TripAdvisor has recommended a number of great hotels for me, such as the one we went to near Cancun:


But it has also recommended at least 4 that pretty much sucked. I didn't feel like doing my own work this morning, so I spent it writing a simple script to find evidence of fraudulent reviews on TripAdvisor by using the following conjecture: fake reviews will tend to come from "users" who have made very few other reviews. The intuition is that, if your goal is to increase the average rating of a specific hotel, it takes too much extra work to write reviews of other hotels just for the purpose of making your account seem more real.

So my script does the following: it downloads all the reviews for a hotel, and then for each review it measures how many other reviews that user has written.
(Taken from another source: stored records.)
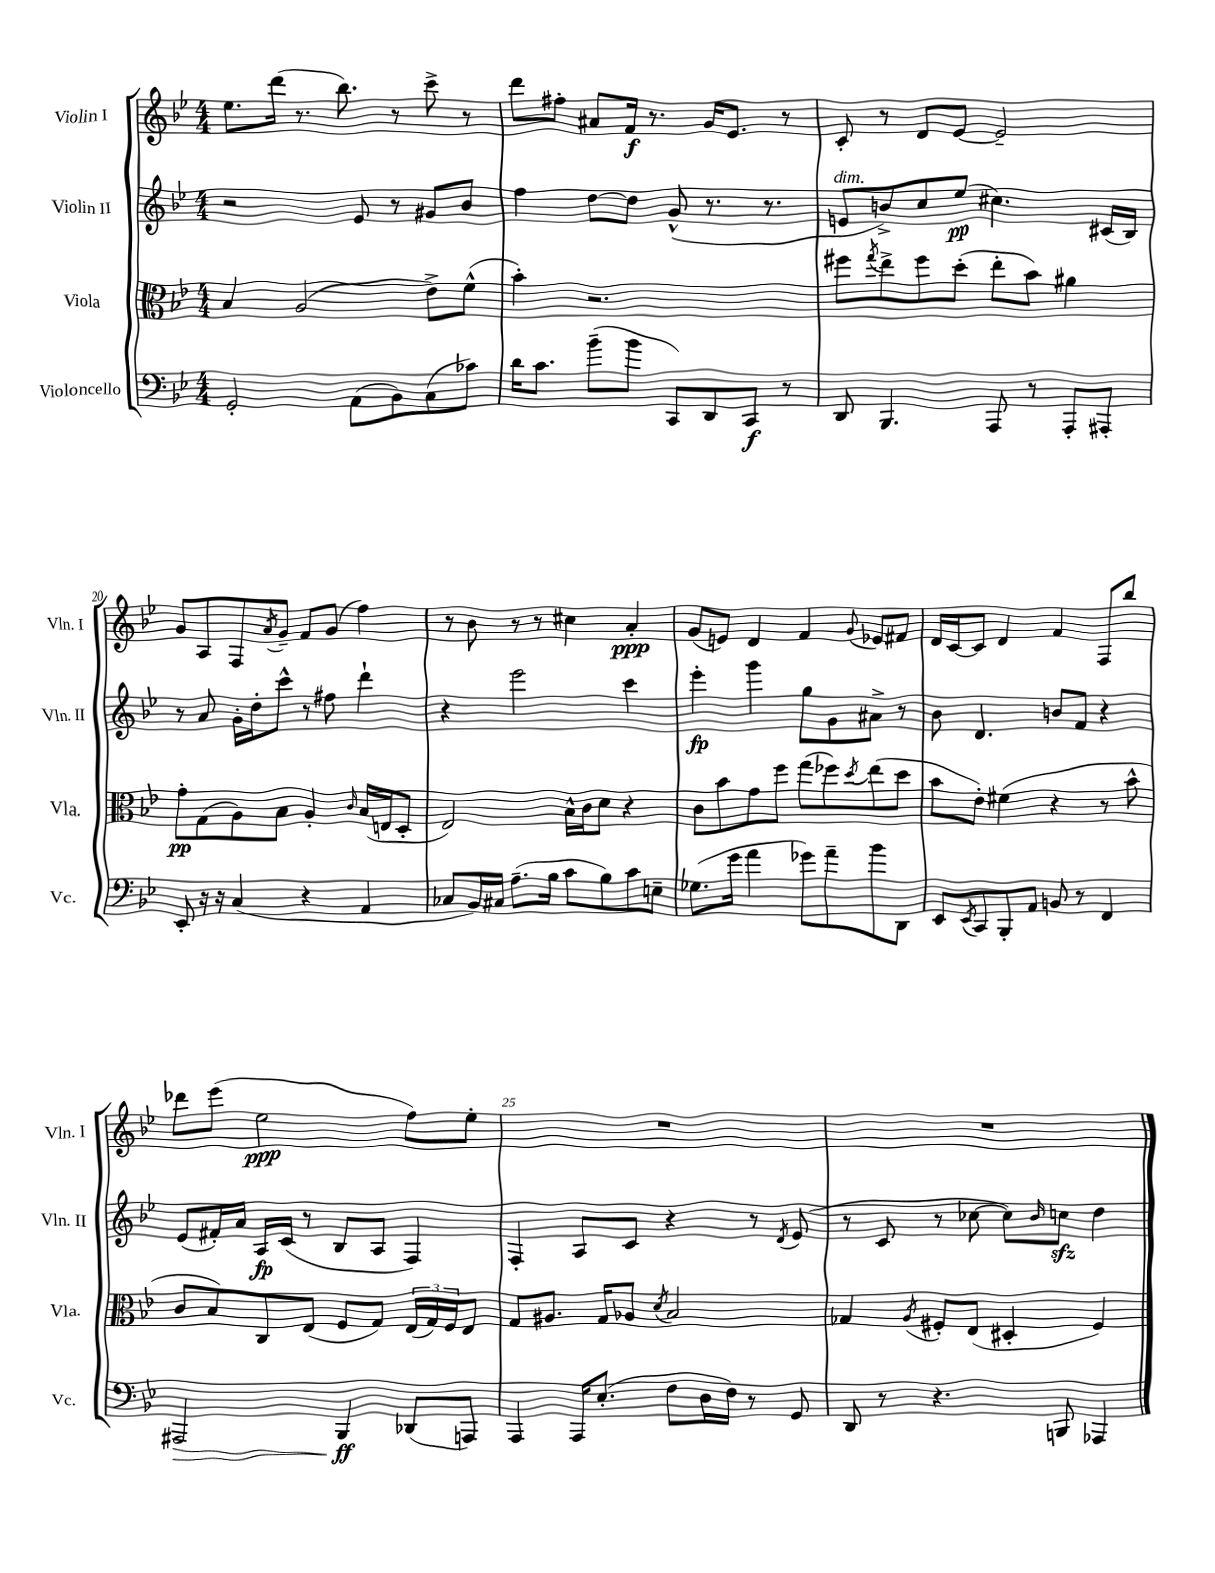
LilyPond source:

<<
\new StaffGroup <<
\new Staff = "s0" \with { instrumentName = "Violin I" shortInstrumentName = "Vln. I" } {
    \clef treble \key bes \major \numericTimeSignature \time 4/4
    ees''8. d'''16( r8. bes''8.) r8 c'''8-> r8 |
    d'''8 fis''8-. ais'8 f'16\f r8. g'16 ees'8. r8 |
    c'8-. r8 d'8 ees'8~ ees'2-- |
    g'8 a8 f8 \acciaccatura { a'8 } g'8-- f'8 g'8( f''4) |
    r8 bes'8 r8 r8 cis''4 a'4-.\ppp |
    g'8( e'8) d'4 f'4 \appoggiatura { g'8 } ees'8 fis'8 |
    d'16 c'16~ c'8 d'4 f'4 f8 bes''8 |
    des'''8 ees'''8( ees''2\ppp f''8) ees''8-. |
    R1 |
    R1 \bar "|." |
}
\new Staff = "s1" \with { instrumentName = "Violin II" shortInstrumentName = "Vln. II" } {
    \clef treble \key bes \major \numericTimeSignature \time 4/4
    r2 ees'8 r8 gis'8 bes'8 |
    f''4 d''8~ d''8 g'8-^( r8. r8. |
    e'8^\markup { \italic "dim." } b'8->) c''8 ees''8\pp( cis''4.) cis'16( bes16) |
    r8 a'8 g'16-. d''16-. c'''8-^ r8 fis''8 d'''4-! |
    r4 ees'''2 c'''4 |
    ees'''4-.\fp g'''4 g''8 g'8 ais'8-> r8 |
    bes'8 d'4. b'8 f'8 r4 |
    ees'8( fis'16-.) a'16 a16\fp c'16( r8 bes8 a8 f4) |
    f4-. a8 c'8 r4 r8 \acciaccatura { d'8 } ees'8( |
    r8 c'8 r8 ces''8~ ces''8) \grace { bes'16 } c''8\sfz d''4 \bar "|." |
}
\new Staff = "s2" \with { instrumentName = "Viola" shortInstrumentName = "Vla." } {
    \clef alto \key bes \major \numericTimeSignature \time 4/4
    bes4 a2( ees'8->) f'8-^( |
    bes'4-.) r2. |
    fis''8 \acciaccatura { g''8 } ees''8-> fis''8 d''8-.( ees''8-. bes'8) ais'4 |
    g'8-.\pp g8( a8) bes8 a4-. \grace { c'16 } bes16( e16 d8-. |
    ees2) bes16-^ c'16 d'8 r4 |
    c'8 bes'8 g'8 f''8 g''8( fes''8) \acciaccatura { d''8 } ees''8( d''8 |
    bes'8 ees'8-.) fis'4( r4 r8 bes'8-^ |
    c'8 bes8) c8 ees8( f8 g8) \tuplet 3/2 { ees16( g16) f16 } ees8 |
    g8 ais8. g16 aes8 \acciaccatura { d'8 } bes2 |
    ges4 \acciaccatura { a8 } fis8-. ees8( dis4-. fis4) \bar "|." |
}
\new Staff = "s3" \with { instrumentName = "Violoncello" shortInstrumentName = "Vc." } {
    \clef bass \key bes \major \numericTimeSignature \time 4/4
    g,2-. a,8( bes,8) c8( ces'8) |
    d'16 c'8. bes'8--( bes'8 c,8) d,8 c,8\f r8 |
    d,8 bes,,4. a,,8 r8 a,,8-. ais,,8-. |
    ees,8-. r16 r16 c4( r4 a,4 |
    ces8 bes,16) cis16 a8.--( bes16 c'8 bes8) c'8 e8-- |
    ges8.( g'16 a'4 ges'8) a'8-- bes'8 d,8 |
    ees,8 \acciaccatura { ees,8 } c,8 bes,,8-. a,8 b,8 r8 f,4 |
    ais,,2\> bes,,4\ff\! des,8( a,,8) |
    a,,4 a,,16 ees8.-.( f8 d16 f16) r8 g,8 |
    d,8 r8 r4. b,,8 aes,,4 \bar "|." |
}
>>
>>
\layout { \context { \Score currentBarNumber = #17 \override BarNumber.break-visibility = ##(#f #t #t) barNumberVisibility = #(every-nth-bar-number-visible 5) } }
I ran my script on 25 hotels that I've recently stayed at, 4 of which I would classify as bad, and the others as good. All of the hotels have a high rating on TripAdvisor.

To my surprise (things rarely work when I do them), the data perfectly matched my hypothesis: the fraction of 5/5 reviews made by users who made no other review is significantly higher for the crappy hotels than for the good hotels. (For the scientists out there: the difference is statistically significant.) In fact, if you remove reviews made by accounts that have made no other reviews, all the good hotels keep their high rating, whereas the bad hotels drop by a lot.

I'm not in the business of outing fraudulent hotels, so I won't publish their names here, but I will say that I wish TripAdvisor implemented some form of Karma system. For now, I will make good use of my script every time I travel.

Oh I also know of an amazing restaurant recommendation site, but I won't link to it here because it's currently in that sweet spot with enough but not too many users!

Wednesday, January 7, 2009

I Don't Get Spam

I don't get how spam can be profitable.

Somebody needs to get to the bottom of this (if you're one of my students, this is a big hint). For regular email spam, the best analysis I know is this one. In it, the authors claim that the conversion rate (the fraction of dopes who actually buy things from spam emails) is well under 0.00001% (that's 1 in 10 million!). On the other hand, this article claims that it costs about $80 to send one million spam emails through a botnet. Putting these two together, it seems to cost about $800 to make a single sale via spam advertising. That makes no sense!

It makes even less sense when you consider all the hoops that modern Web sites make you jump through before you can send spam inside them. Most social networking sites, for example, make you type CAPTCHAs repeatedly if you send too many messages from a single account. This adds significant cost to spammers -- even if they hire cheap labor in developing countries, they pay ~$2 for every 1,000 manually solved CAPTCHAs. That's a few thousand dollars per million. Again, it doesn't add up.

Hypothesis: Spam is not financially viable and the main reason it continues to be sent is because spam delivery companies (i.e. "the advertisers") have tricked "sellers" into thinking that spam advertising pays off.

Tuesday, January 6, 2009

Brilliant or Stupid

Like most everything I do, this is either the best idea I've had, or a complete flop. But here it goes: I'm starting a blog.